O silêncio era opressor, a cor da sala de espera estilizada por pretensos especialistas esbatia-se na indefinição. As cadeiras eram dispostas em fila de frente para um televisor cujo som estava desligado, as imagens eram as do costume, as caras do costume, a publicidade do costume. As paredes ostentavam conselhos médicos relativamente a doenças comuns que ninguém se lembrava que ainda existiam, tinha até um onde um jornalista conhecido posava para a foto com um microfone envolto num preservativo a alertar consciências para a luta contra a sida. Havia um corredor num dos lados da sala que iam dar a uma ala onde não lhe era permitida a entrada, de onde de vez em quando vinham médicos e enfermeiros que lhe despertavam a atenção, ficava estática a olhar para os seus rostos tentando decifrar a mínima impressão, a mínima reacção tentava ler nos lábios o que conversavam uns com os outros em voz sumida e baixa, mas eles passavam indiferentes como se ela não existisse, perpassavam o sentimento dela, a angústia, a dor e a espera.

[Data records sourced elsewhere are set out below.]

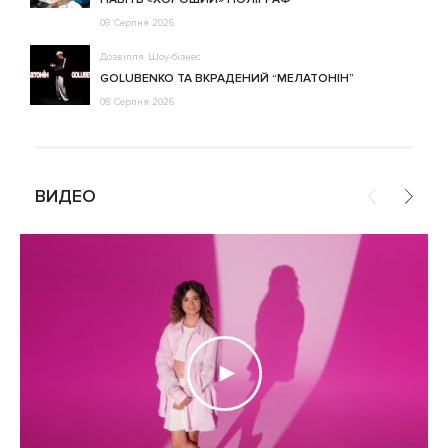
08 Серпня 2026
Дозвілля
Шоу-бізнес
GOLUBENKO ТА ВКРАДЕНИЙ “МЕЛАТОНІН”
08 Серпня 2026
ВИДЕО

Sentada, repousou a cabeça entre os braços cruzados em cima dos joelhos afundando a espera na memória do pai no leito de morte, os olhos sumidos e encovados, a mão na sua tremente na pressão de quem não se quer separar até essa pressão se atenuar, se extinguir, parando o olhar definitivamente num ponto fixo que ela não conseguia atingir, o mesmo ponto onde o seu homem o fixou noutra hora de dor que lhe extinguiu a vontade de amar só reavivada pela semente implantada no ventre onde centrou a sua vida esgotando a capacidade de afecto e ternura, numa dependência que não julgava existir até ao momento que se sentou naquela sala de espera em que a sensação de perca atingiu os limites da dor, excruciante na culpa que sentia por todos os homens que amara lhe morrerem nos braços, será que a culpa era dela ou deles? Era vítima ou carrasca?
Os cabelos pendiam-lhe abaixo dos joelhos na posição em que se encontrava, olhou entre eles e vislumbrou uns croques brancos, ergueu de imediato a cabeça com a interrogação no olhar e a dúvida na alma num momento que dura uma vida e ela já ia na sua terceira vida.